Tratto dal bestseller La donna in gabbia di Adler-Olsen Jussi edito da Marsilio, l’omonimo film di Mikkel Nørgaard è stato proiettato al cinema Lumiere di Bologna nell’ambito della due giorni dedicata al Nordic Film Festival. Come sottolineato dagli organizzatori del festival presenti in sala, sia il libro che il film hanno avuto grande successo nei Paesi del Nord tanto che il primo romanzo – che ha venduto 8 milioni di copie ed è in uscita in 32 paesi – ha dato vita ad una serie mentre il sequel cinematografico è già in lavorazione.

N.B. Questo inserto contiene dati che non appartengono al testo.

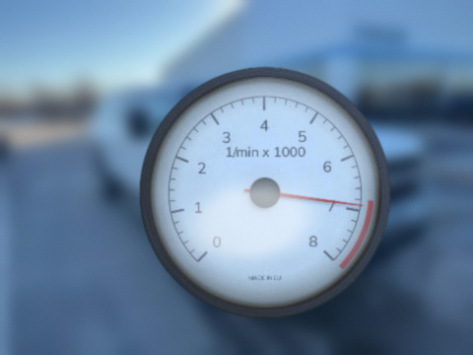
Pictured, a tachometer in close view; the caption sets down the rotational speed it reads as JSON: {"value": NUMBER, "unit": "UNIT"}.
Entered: {"value": 6900, "unit": "rpm"}
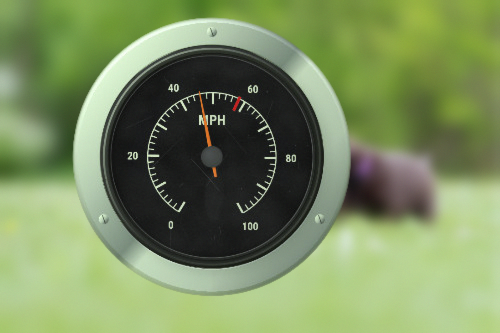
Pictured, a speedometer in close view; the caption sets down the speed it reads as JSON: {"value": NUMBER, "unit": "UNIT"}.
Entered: {"value": 46, "unit": "mph"}
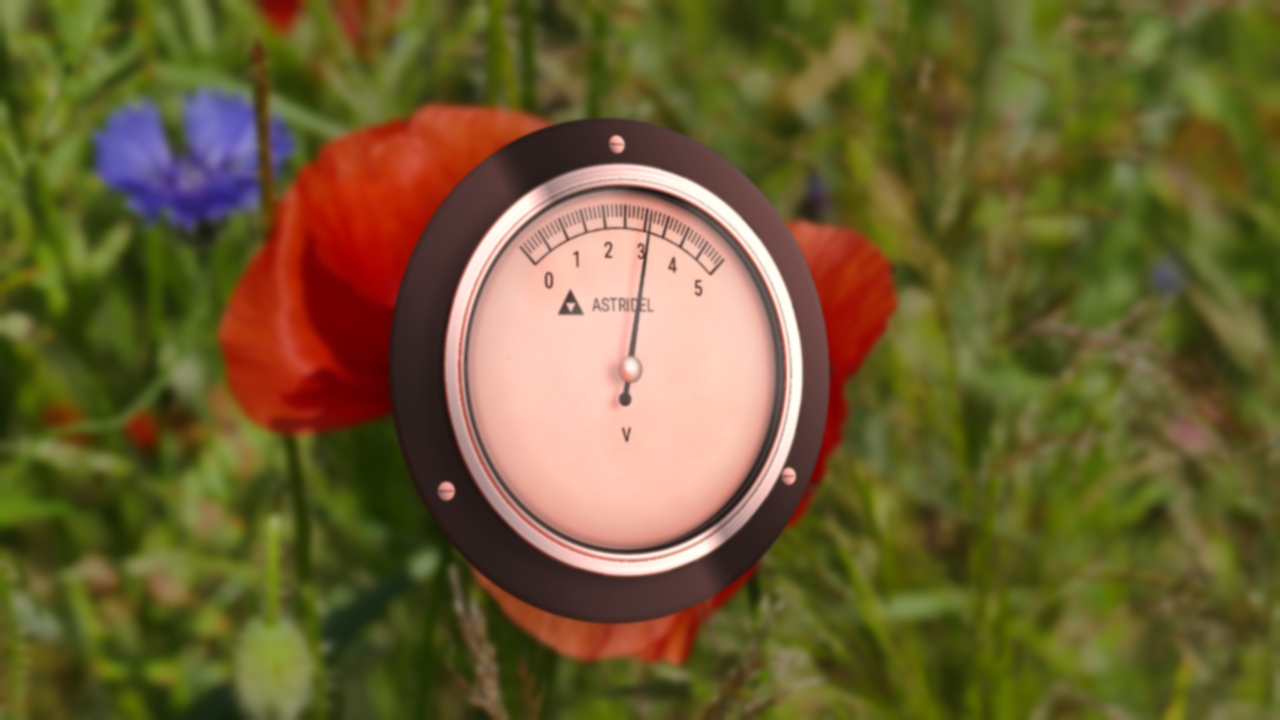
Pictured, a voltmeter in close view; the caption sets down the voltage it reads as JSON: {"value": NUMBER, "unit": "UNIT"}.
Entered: {"value": 3, "unit": "V"}
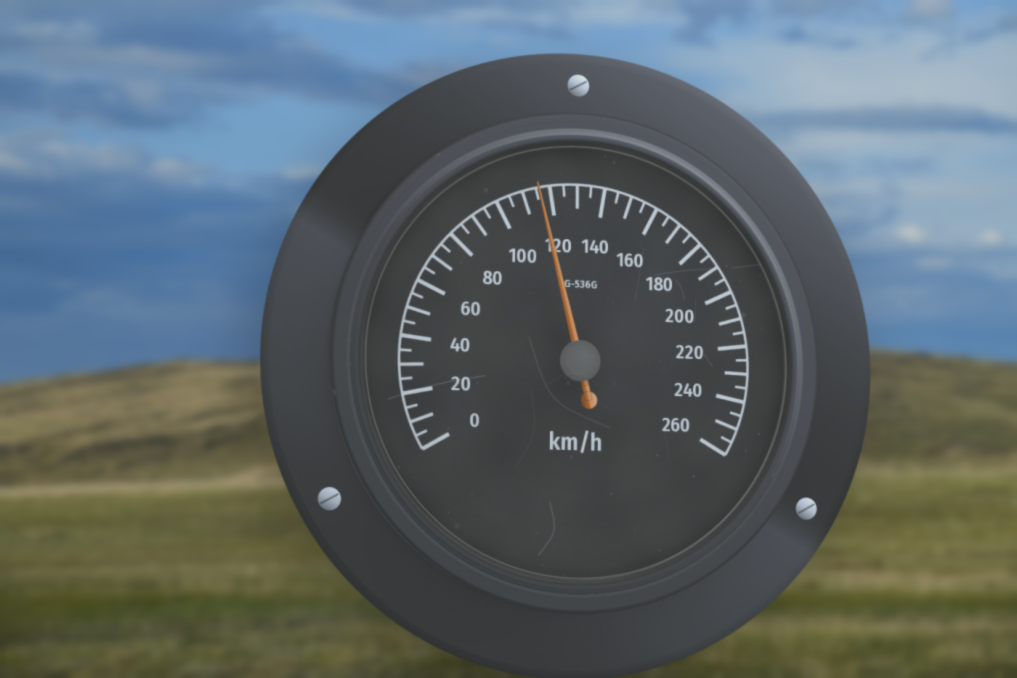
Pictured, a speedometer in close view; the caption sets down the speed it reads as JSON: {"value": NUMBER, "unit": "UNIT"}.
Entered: {"value": 115, "unit": "km/h"}
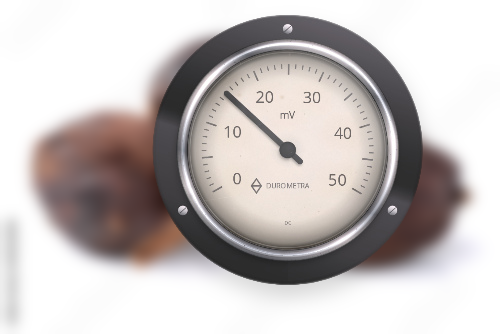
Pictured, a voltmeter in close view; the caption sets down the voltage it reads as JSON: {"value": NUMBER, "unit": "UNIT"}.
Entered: {"value": 15, "unit": "mV"}
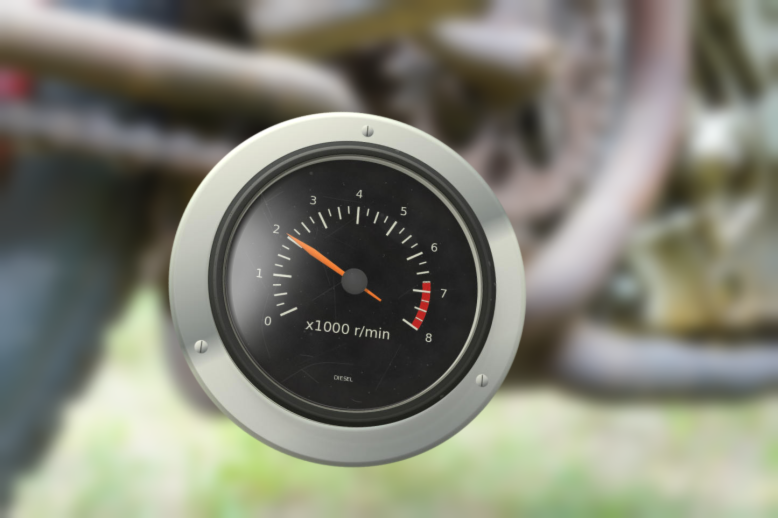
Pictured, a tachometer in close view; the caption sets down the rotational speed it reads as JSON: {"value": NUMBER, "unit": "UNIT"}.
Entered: {"value": 2000, "unit": "rpm"}
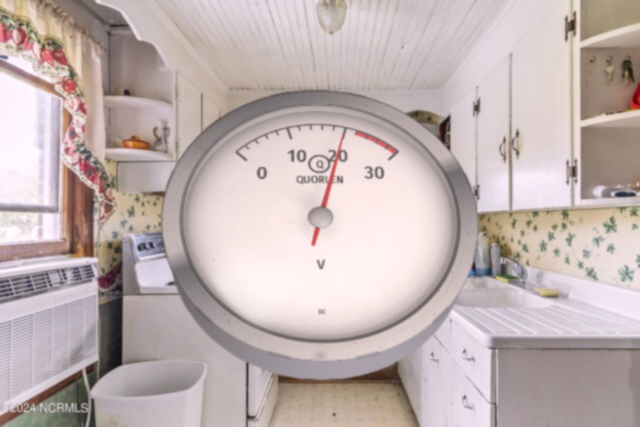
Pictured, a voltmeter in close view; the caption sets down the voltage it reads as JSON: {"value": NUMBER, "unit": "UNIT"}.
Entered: {"value": 20, "unit": "V"}
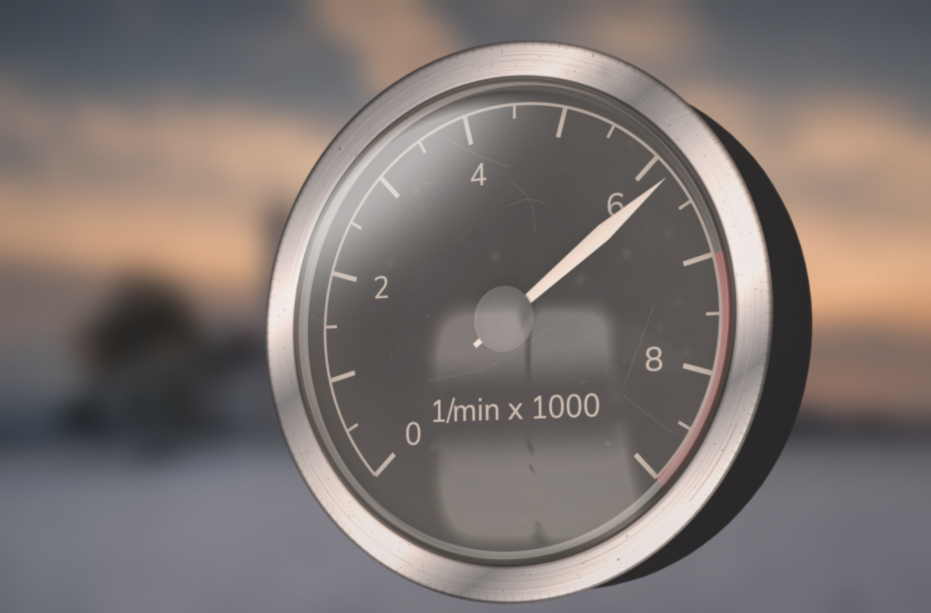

Al centro della vicenda il burbero e insopportabile Carl Morck (il Nikolaj Lie Kaas già visto in Idioti di Lars Von Trier e in Angeli e demoni di Ron Howard), un detective della squadra omicidi danese che per punizione viene assegnato al Reparto Q, dove si archiviano vecchi casi non risolti. Reparto che è in realtà uno scantinato di Polizia buio e polveroso, necessario purgatorio ad espiare un’operazione precedentemente guidata da Carl che è costata la vita ad un collega e l’uso delle gambe al suo migliore amico. A dimostrazione che il talento investigativo può andare a braccetto con gli errori più gravi e anche con un pessimo carattere, Mark e il suo simpatico assistente Assad (il convincente attore libanese Fares Fares apparso anche in Zero Dark Thirty) recupereranno un caso archiviato frettolosamente come suicidio ma che in realtà si rivelerà un rapimento. Il caso in questione riguarda la giovane e bella Merete, parlamentare svedese che durante un viaggio in traghetto con il fratello disabile scompare misteriosamente.

Anche se la trama non aggiunge novità al cliché del thriller nordico (la depressione del poliziotto, la multiculturalità, la disabilità, la ragazza scomparsa, l’apparente tranquillità nordica che cela killer psicopatici), La ragazza in gabbia è un film riuscito, avvincente, a tratti ironico e senza cali di tensione. Dinamiche e atmosfere ricordano recenti serie televisive poliziesche (alcune ormai di altissimo livello) ma nel complesso non deludono affatto le aspettative nonostante si tratti di un genere a rischio déjà vu perché molto frequentato (e in questi ultimi anni soprattutto dalla narrativa dei Paesi del Nord).

Scelta vincente della trasposizione cinematografica – oltre alla bella interpretazione dei due detective e all’efficace sceneggiatura curata da Nikolaj Arcel (regista di Royal Affaire e sceneggiatore di Uomini che odiano le donne) e dall’autore del romanzo – è l’aver equilibrato la narrazione basandola non esclusivamente sul rapimento ma anche sulle vicende personali irrisolte dei vari personaggi. Carl è divorziato, odiato dai colleghi, ha un figliastro insopportabile e un carattere impossibile. Merete è anaffettiva, votata alla cura del fratello e con un orribile trauma infantile alle spalle. Questa scelta narrativa – sottolineata dalla traduzione in inglese del titolo originale Kvinden i buret con The keeper of lost causes (Il custode delle cause perse) – mette l’accento sulla parte più interessante della vicenda: il fascino delle cause perse, sia che si tratti di polverosi casi di Polizia che di piccole e grandi sconfitte personali.